"...algorithms and treatment guidelines are based on prototypes. They are not substitutes for individual thinking. And they break down when cases are atypical or complex. It's critical to factor in that human biology is highly variable, that diseases have multiple presentations, that symptoms exist with a range of intensity and frequency, while algorithms and treatment guidelines are, of necessity, simplifications. It is impossible to standardize all care."
"This is precisely when you need the 'lone specialist who distills clinical data.'..."
"Note that I don't dismiss algorithms and treatment guidelines out-of-hand. Rather, I use them as a point of reference and consider how they may or may not reflect the person in front of me. But in the last few years, I've grown increasingly concerned that the promulgation of algorithms and guidelines make it all too easy for us to stop thinking, indeed, to stop leading in diagnosis and treatment, and make us passive followers."

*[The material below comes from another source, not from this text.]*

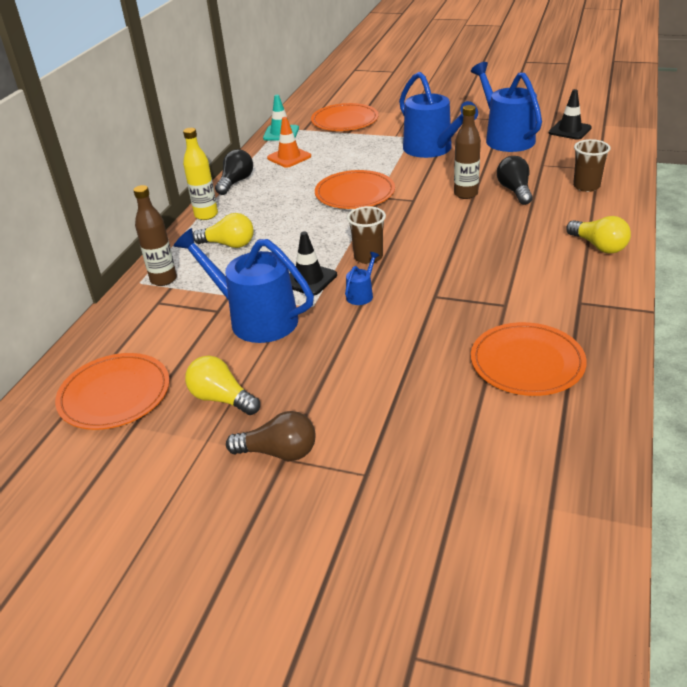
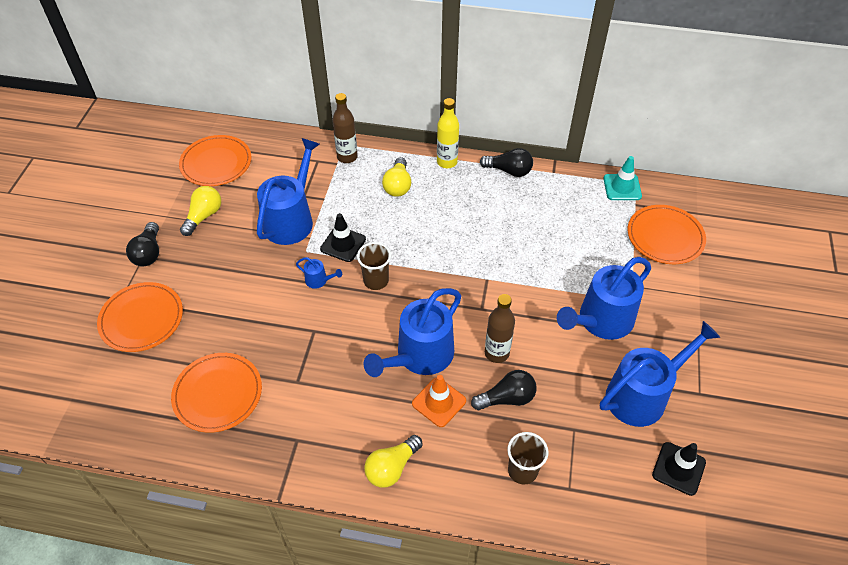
camera: 80 degrees right, 15 degrees up
(278, 452) = (148, 253): brown light bulb -> black light bulb
(289, 157) = (566, 201): orange traffic cone -> orange traffic cone (439, 402)
(355, 193) = (492, 261): orange plate -> orange plate (141, 319)
(469, 231) = (420, 356): none -> blue watering can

- Jerome Groopman, author of How Doctors Think (Houghton Mifflin, 2007), writing on slate.com
Groopman hits the nail on the head. The various guidelines dumb medicine down, and give it a sense of " Scientific Supreme Law". And lots of doctors are not very curious, so they go with the easiest way out. Saves time, makes money. My guess is that the evidence based guideline business is also paving the way for computerized diagnosis. If you feel like crap, its not their problem. Not evidence based.
Posted by Robin123 (Member # 9197) on :
Thanks for posting this. It is so true: we are all different and respond differently to treatment options. I hear this point made in every support group meeting I go to. This would be a good point to make when refuting this latest guidelines assault by the neurologists.
Posted by lou (Member # 81) on :
Well, guidelines streamline medicine so that doctors can speed up the assembly line, handle more patients, and it pleases insurance companies. What more could you want?